Post your answers inside of spoiler tags. (How do I do that?) [EDIT: I accidentally made this a normal post rather than a question post, and now there's responses so it's a bit late to switch. Ignore the spoiler requirement for this one.]
Celebrate others’ answers. This is really important, especially for tougher questions. Sharing exercises in public is a scary experience. I don’t want people to leave this having back-chained the experience “If I go outside my comfort zone, people will look down on me”. So be generous with those upvotes. I certainly will be.
If you comment on someone else’s answers, focus on making exciting, novel ideas work — instead of tearing apart worse ideas. Yes, And is encouraged.
I will remove comments which I deem insufficiently kind, even if I believe they are valuable comments. I want people to feel encouraged to try and fail here, and that means enforcing nicer norms than usual.
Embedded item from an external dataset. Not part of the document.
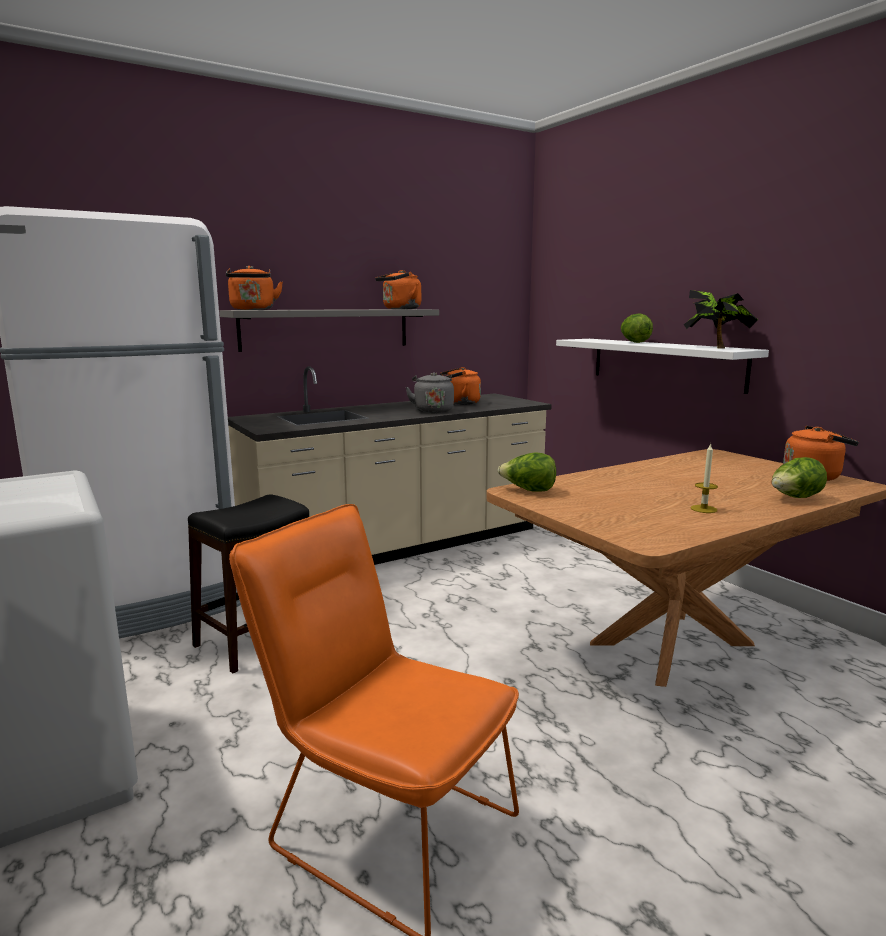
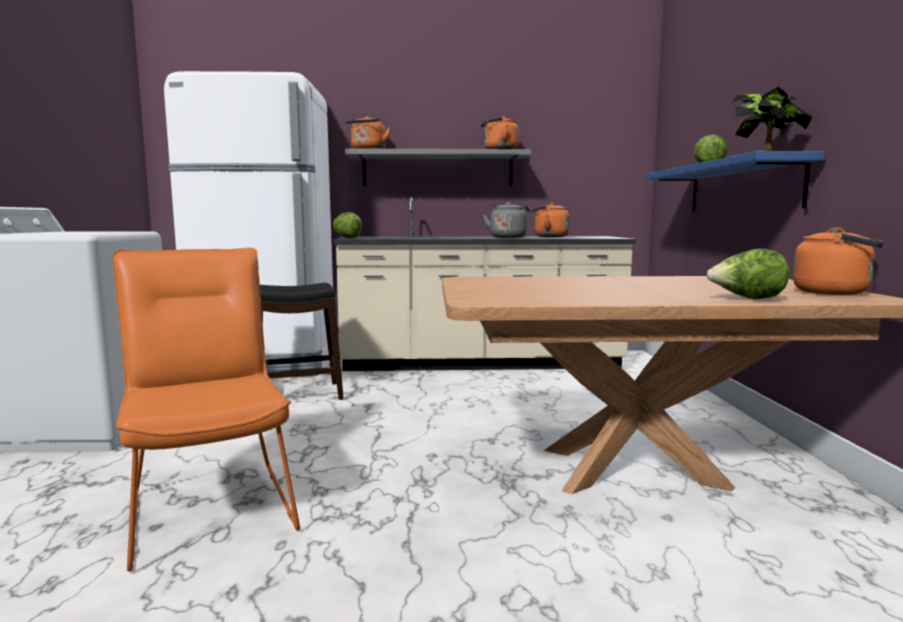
camera: 30 degrees right, 5 degrees down
lettuce [498,452,556,492] -> lettuce moved to [333,212,362,238]
white shelf [556,339,769,394] -> blue shelf [645,151,825,211]
candle [691,443,718,513] -> none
If you get stuck, look for optimization problems with both:
Bonus Exercise: for each of your three examples from the challenge, what are the ratios at which different components/subsystems can trade off between different objectives? I’m not looking for numerical values here, just a statement of what those “ratios” mean within the context of your particular example. How might you measure the ratios?
This bonus exercise is great blog-post fodder!